Mercredi, 02 Août 2017 08:09

Pr Esoh Elamè:"l´Afrique a besoin des villes durables et interculturelles" Pr Esoh Elamè:"l´Afrique a besoin des villes durables et interculturelles"

Consultant en Ingénierie de projets européens, Pr Esoh Elamé, expert en études interculturelles et développement durable, vient d´organiser à Yaoundé, un colloque international qui s´est déroulé les 20 et 21 juillet, sur le thème : Villes durables interculturelles, Assainissement des villes africaines et Education au développement durable interculturel . Dans cet entretien qu´il a bien voulu nous accorder à l´issue de cette rencontre qui a réuni des membres du gouvernement et des spécialistes des questions d´habitat autour d´une même table, il revient sur les enjeux d´un tel forum et ce que peut en tirer l´Afrique pour sortir de la pollution actuelle de ses villes.

Le colloque que vous avez organisé à Yaoundé a mobilisé des experts d´une quinzaine de pays sur la problématique d´assainissement dans les villes africaines. Que peut-on en retenir ?

On peut retenir du colloque que nous venons d´organiser que les villes africaines face à l´urbanisation anarchique, aux enjeux du dividende démographique, exigent que soient adoptées de nouvelles façons de gouvernance urbaine. Il ressort des 70 exposés de chercheurs et professionnels des questions urbaines lors du colloque, qu´il faille :

-Considérer la ville comme l´unité de programmation et d´actions en faveur de l´urbanisme durable. Ainsi la gouvernance de toute ville africaine doit reposer sur une planification urbaine permettant de mieux identifier les problèmes et de trouver des solutions les plus appropriées en tenant compte des multiples facteurs pouvant interférer dans la prise de décision. Les villes africaines ne sont pas habituées à la prospective qui est pourtant indispensable pour mener des réflexions, penser et concevoir les villes de demain dans une perspective de développement durable. Plusieurs communications présentées au colloque permettent de conclure que face à l´urbanisation anarchique des villes africaines, il faut répondre par des solutions innovantes qui respectent l´environnement, d´où l´émergence de l´urbanisme durable. La planification stratégique des villes africaines devrait en tenir compte.
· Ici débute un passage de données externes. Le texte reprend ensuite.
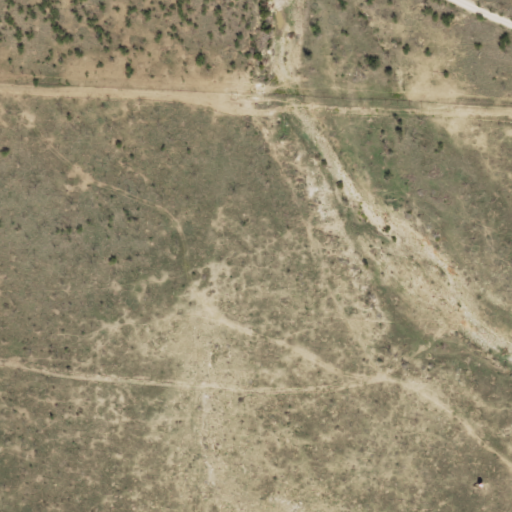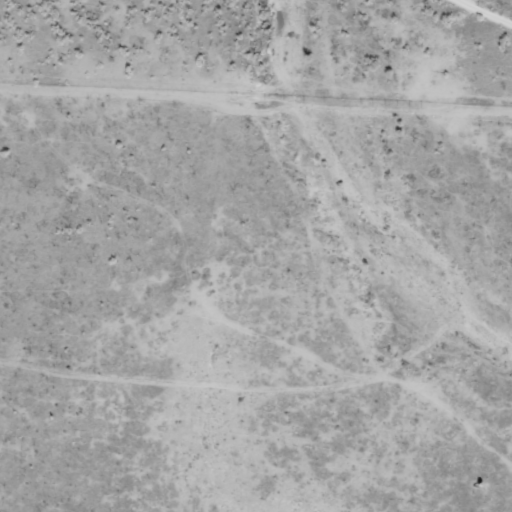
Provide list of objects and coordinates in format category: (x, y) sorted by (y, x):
road: (451, 26)
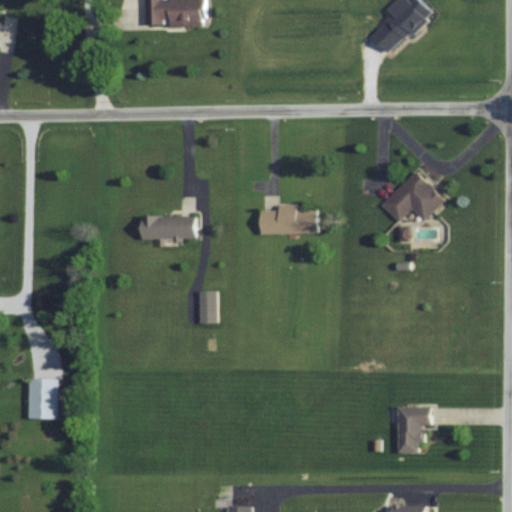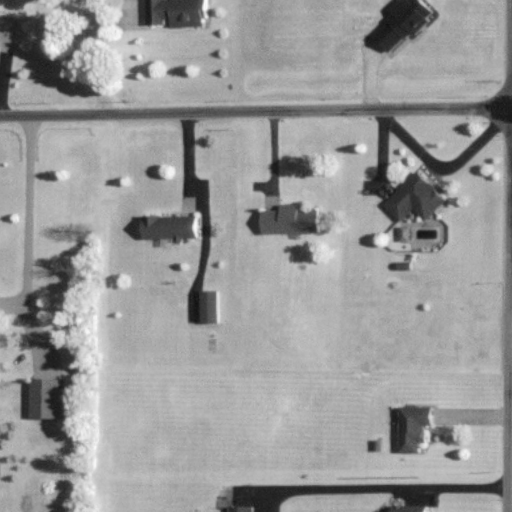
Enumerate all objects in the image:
building: (179, 12)
building: (0, 17)
road: (87, 57)
road: (255, 110)
building: (417, 196)
building: (293, 219)
building: (173, 226)
road: (25, 242)
road: (506, 256)
building: (211, 301)
building: (46, 397)
building: (417, 426)
road: (367, 488)
building: (244, 509)
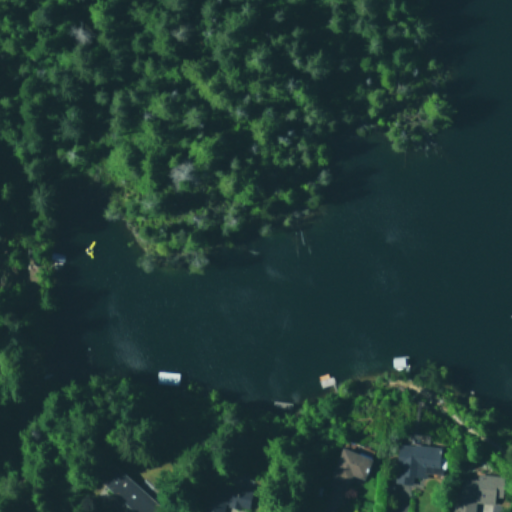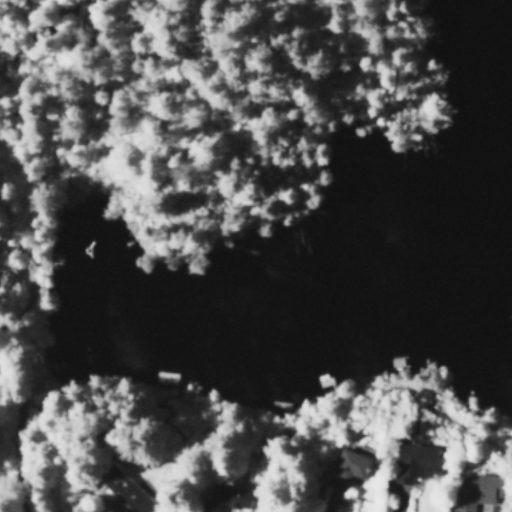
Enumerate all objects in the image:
building: (412, 461)
building: (346, 468)
building: (126, 490)
building: (475, 491)
building: (228, 496)
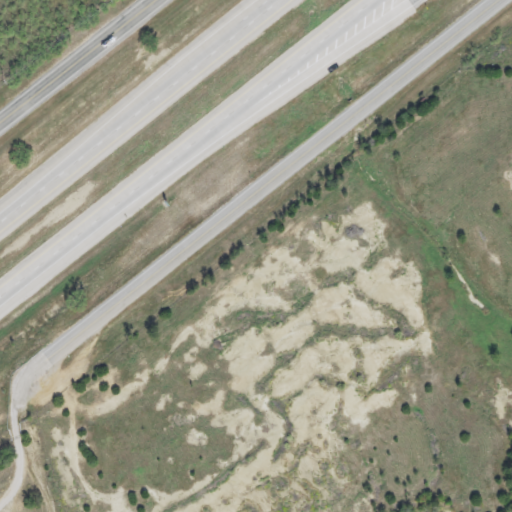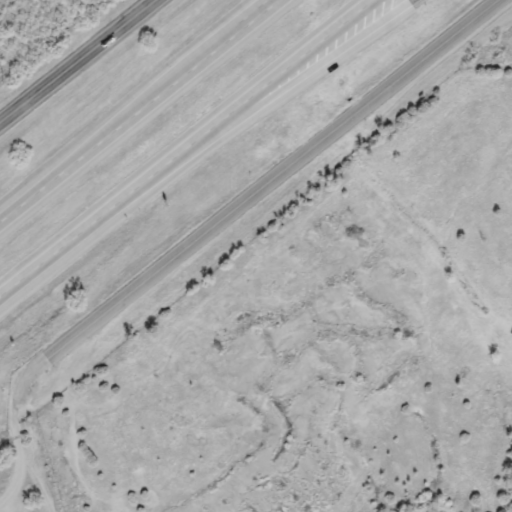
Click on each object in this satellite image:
road: (70, 55)
road: (157, 91)
road: (258, 108)
road: (139, 110)
road: (186, 148)
road: (226, 203)
road: (11, 463)
road: (1, 510)
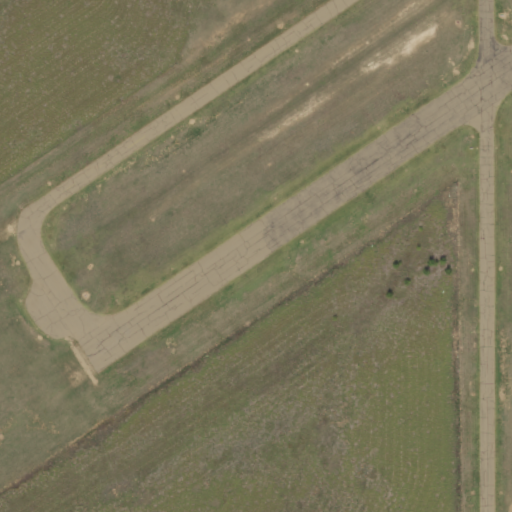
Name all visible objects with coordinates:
airport taxiway: (122, 150)
airport runway: (300, 212)
airport taxiway: (485, 255)
airport: (256, 256)
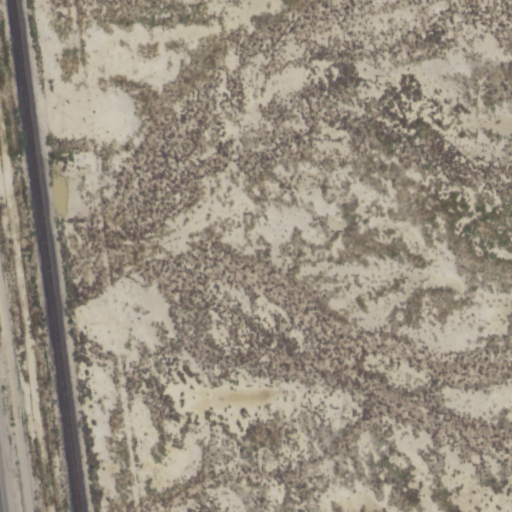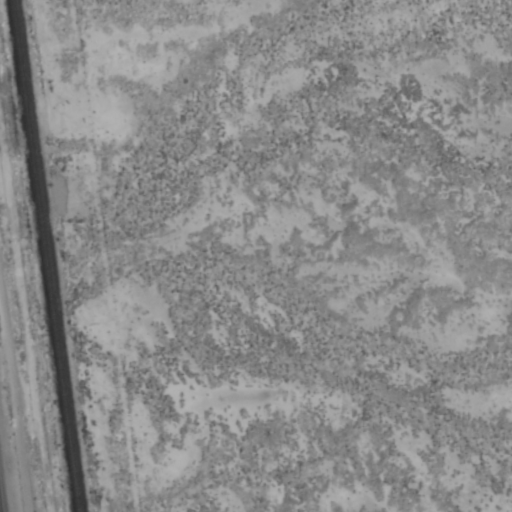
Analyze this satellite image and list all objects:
railway: (44, 256)
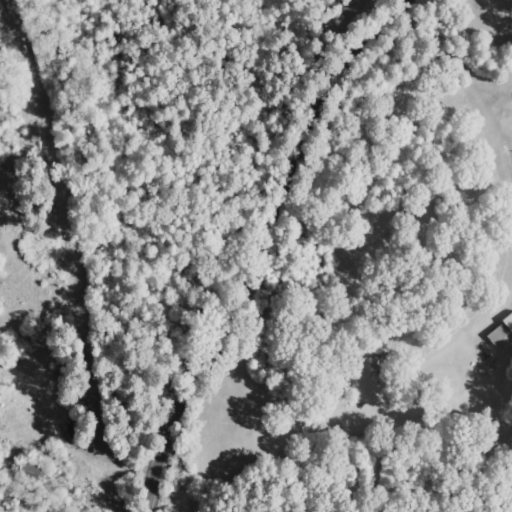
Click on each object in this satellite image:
road: (245, 249)
building: (500, 331)
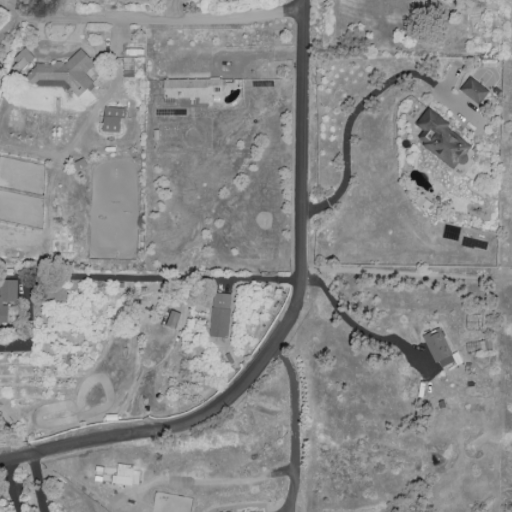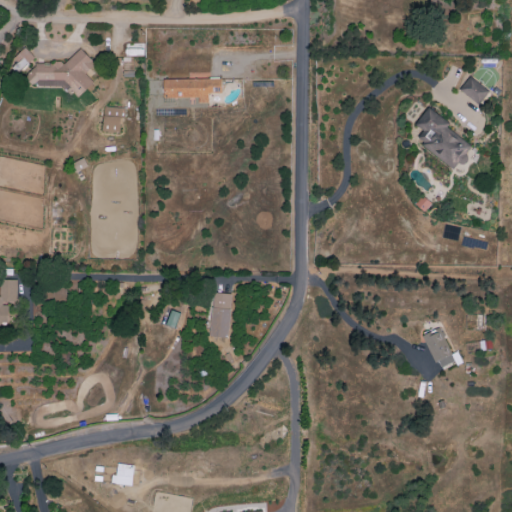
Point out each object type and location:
road: (174, 9)
road: (150, 18)
building: (21, 59)
building: (62, 74)
building: (191, 88)
building: (474, 91)
road: (357, 108)
building: (112, 119)
building: (441, 139)
building: (79, 164)
road: (315, 207)
road: (169, 277)
building: (6, 298)
building: (220, 315)
building: (172, 319)
road: (289, 319)
road: (349, 322)
building: (438, 348)
road: (293, 423)
road: (10, 464)
building: (124, 473)
road: (39, 484)
building: (259, 511)
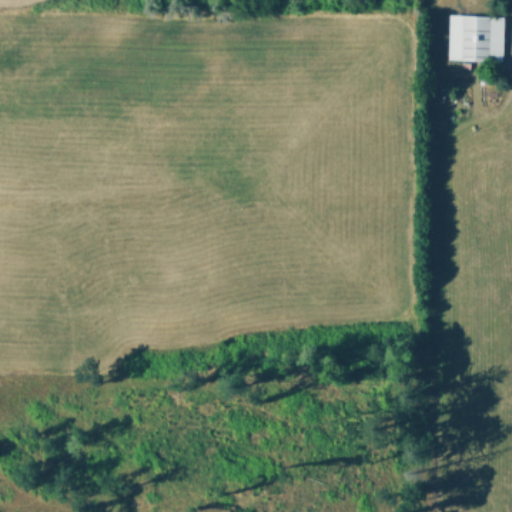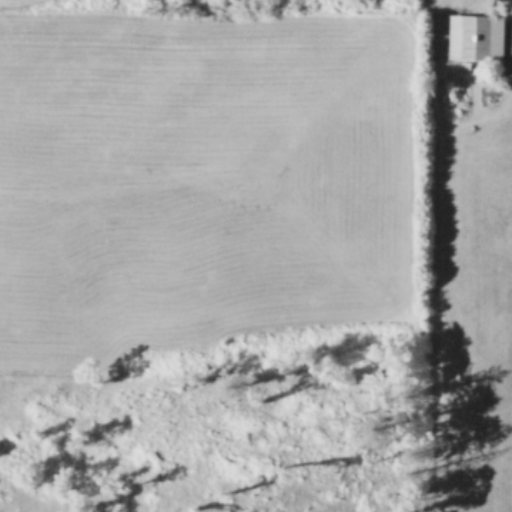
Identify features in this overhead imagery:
building: (475, 36)
crop: (261, 190)
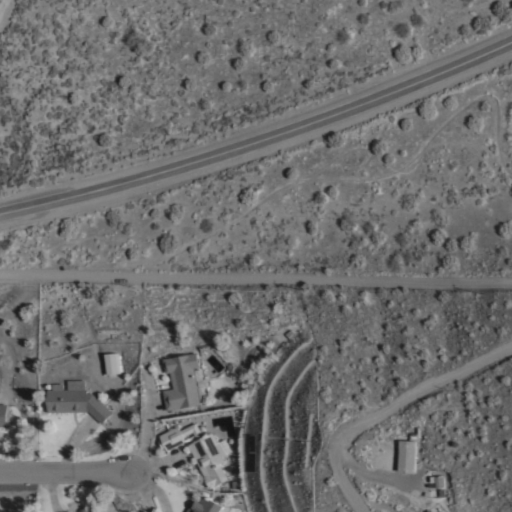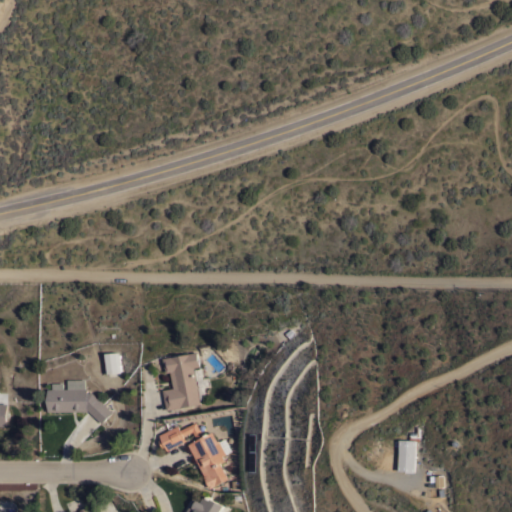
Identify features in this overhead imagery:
road: (258, 135)
road: (256, 277)
building: (111, 361)
building: (111, 362)
building: (182, 380)
building: (183, 381)
building: (72, 398)
building: (76, 399)
road: (389, 408)
building: (3, 413)
building: (3, 413)
building: (199, 450)
building: (199, 451)
building: (406, 454)
building: (406, 455)
road: (67, 471)
road: (375, 475)
building: (204, 505)
building: (86, 509)
building: (87, 509)
building: (0, 510)
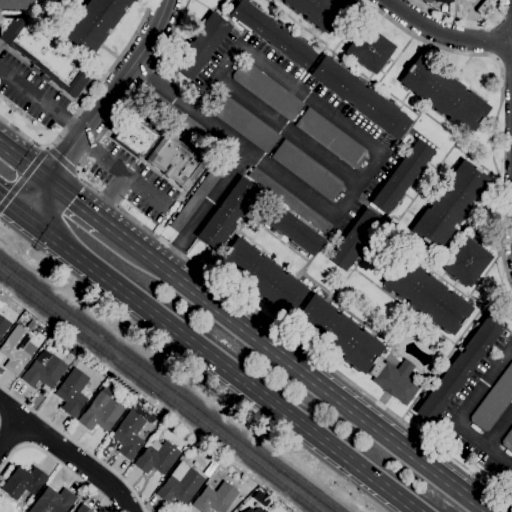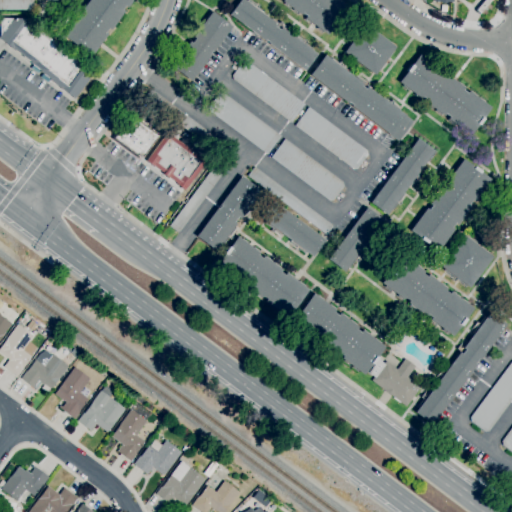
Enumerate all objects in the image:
building: (54, 0)
building: (441, 1)
building: (443, 1)
building: (15, 4)
building: (16, 5)
building: (443, 8)
building: (315, 11)
building: (318, 12)
road: (463, 21)
building: (94, 23)
building: (94, 24)
building: (271, 34)
building: (272, 34)
road: (444, 35)
road: (494, 38)
building: (199, 46)
building: (200, 47)
building: (367, 49)
building: (369, 49)
building: (42, 54)
building: (44, 55)
road: (218, 75)
road: (162, 87)
road: (135, 88)
building: (265, 90)
building: (266, 91)
parking lot: (29, 92)
road: (317, 94)
building: (444, 94)
building: (443, 95)
building: (359, 97)
building: (361, 98)
road: (86, 100)
road: (40, 101)
road: (97, 111)
building: (179, 118)
building: (241, 122)
building: (243, 123)
parking lot: (288, 132)
road: (289, 133)
building: (134, 137)
building: (135, 137)
building: (330, 139)
building: (330, 139)
road: (61, 158)
building: (174, 161)
building: (174, 161)
road: (23, 164)
road: (121, 170)
building: (306, 170)
building: (307, 171)
building: (400, 176)
building: (401, 177)
road: (22, 178)
parking lot: (132, 181)
traffic signals: (48, 183)
road: (225, 183)
road: (363, 187)
road: (290, 190)
road: (113, 197)
building: (195, 198)
building: (288, 200)
building: (192, 201)
building: (290, 201)
road: (76, 203)
building: (448, 204)
building: (449, 205)
road: (10, 212)
building: (226, 213)
building: (227, 214)
traffic signals: (22, 221)
building: (292, 229)
building: (292, 230)
building: (353, 239)
building: (354, 240)
road: (27, 244)
building: (464, 261)
building: (465, 262)
building: (260, 276)
building: (261, 277)
building: (426, 295)
building: (426, 295)
building: (3, 324)
building: (3, 325)
building: (34, 331)
building: (336, 333)
building: (337, 334)
road: (511, 347)
building: (16, 350)
building: (17, 350)
road: (216, 366)
road: (301, 368)
building: (458, 368)
building: (457, 369)
building: (43, 370)
building: (43, 371)
building: (393, 379)
building: (394, 380)
railway: (167, 385)
road: (483, 385)
railway: (160, 390)
building: (71, 392)
building: (72, 392)
building: (493, 401)
building: (494, 401)
building: (100, 411)
road: (12, 412)
building: (100, 412)
road: (499, 430)
road: (11, 433)
road: (41, 434)
building: (127, 434)
building: (128, 435)
road: (10, 437)
building: (507, 440)
building: (507, 440)
road: (77, 444)
road: (483, 446)
building: (155, 458)
building: (157, 459)
road: (80, 463)
road: (58, 464)
building: (210, 469)
building: (21, 482)
building: (23, 482)
building: (178, 485)
building: (179, 485)
building: (213, 498)
building: (214, 498)
building: (51, 501)
building: (52, 501)
building: (81, 509)
building: (82, 509)
building: (253, 509)
building: (254, 510)
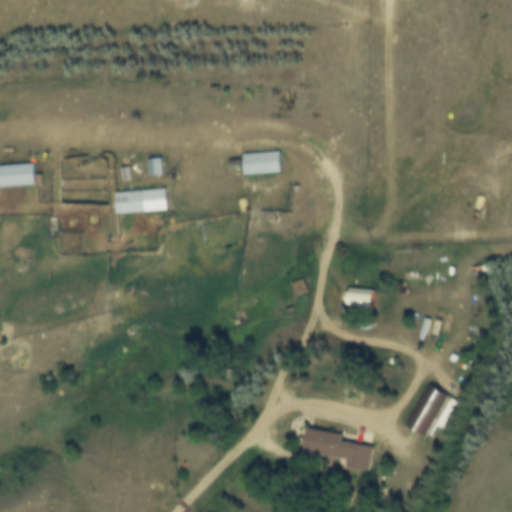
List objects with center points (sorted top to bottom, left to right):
building: (266, 163)
building: (158, 166)
building: (19, 174)
building: (144, 200)
road: (332, 222)
building: (368, 301)
building: (341, 448)
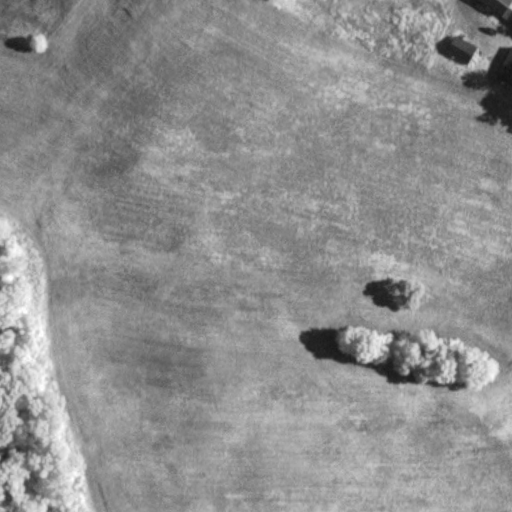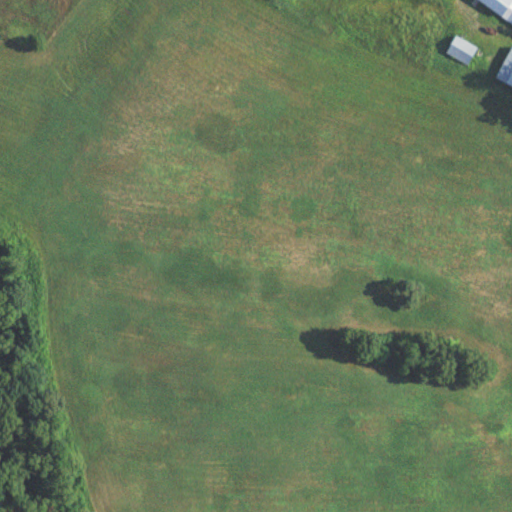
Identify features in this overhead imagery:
building: (499, 9)
building: (505, 69)
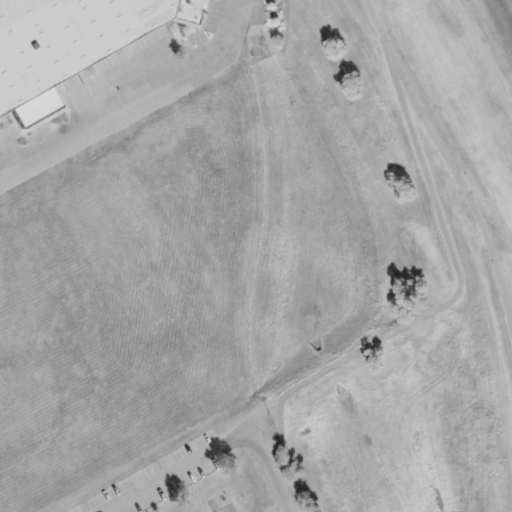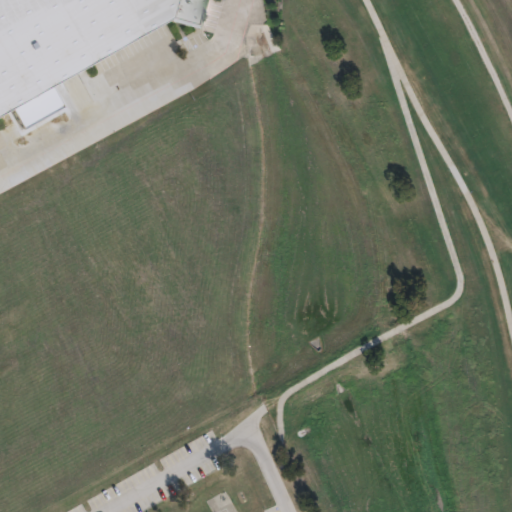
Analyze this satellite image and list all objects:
building: (72, 38)
road: (486, 52)
road: (132, 98)
road: (451, 161)
road: (490, 216)
road: (457, 284)
road: (281, 413)
road: (164, 466)
road: (272, 468)
park: (202, 476)
parking lot: (154, 479)
parking lot: (270, 508)
road: (278, 508)
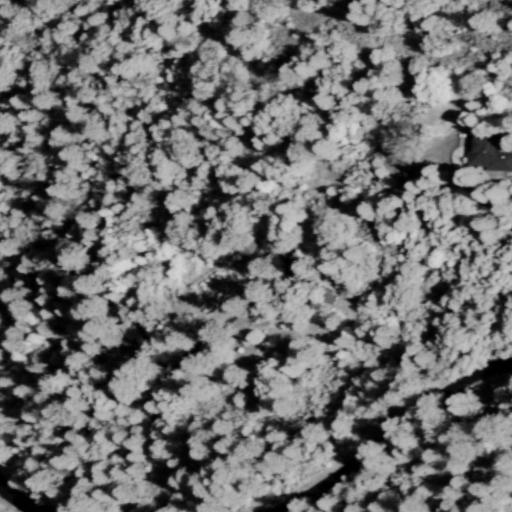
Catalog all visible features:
building: (486, 156)
road: (272, 509)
-Considérer les problèmes d´assainissement liquide et solide dans les villes africaines comme la première priorité des politiques urbaines. En effet, sans l´existence de réseaux d´assainissement liquide et solide bien dimensionnés, les villes africaines seront condamnées à être impropres, insalubres avec des déchets solides et liquides jetés dans la rue, les rigoles, les caniveaux et les boues de vidange évacuées dans bon nombre de cas, dans l´espace public. Ainsi, si les villes africaines sont aujourd´hui de plus en plus confrontées au problème d´insalubrité, c´est avant tout à cause de l´absence totale des réseaux d´assainissement liquide et solide qui rend la route, le trottoir, les caniveaux, les bas-fonds, les cours d´eaux, des lieux par excellence de rejets des déchets solides et liquides. Dans le même sens, la prolifération des bidonvilles, de l´habitat précaire et spontané, aggrave les conditions d´insalubrité des villes africaines. Ainsi, toute politique de prévention de l´habitat insalubre dans les villes africaines, y compris la résorption des bidonvilles actuels à un horizon prédéfini ne peut se faire sans l´existence d´un réseau d´assainissement bien pensé. A cet effet, la conception et la mise en place de réseaux d´assainissement digne de ce nom dans les villes africaines qui permet de collecter et traiter dans les règles de l´art toutes les eaux usées et les eaux de pluie, est un impératif des objectifs du développement durable. Il appartient à chaque pays africain de définir des programmes d´actions et des modes opératoires permettant d´atteindre cet objectif de développement urbain afin que ses villes entrent dans la modernité des villes contemporaines.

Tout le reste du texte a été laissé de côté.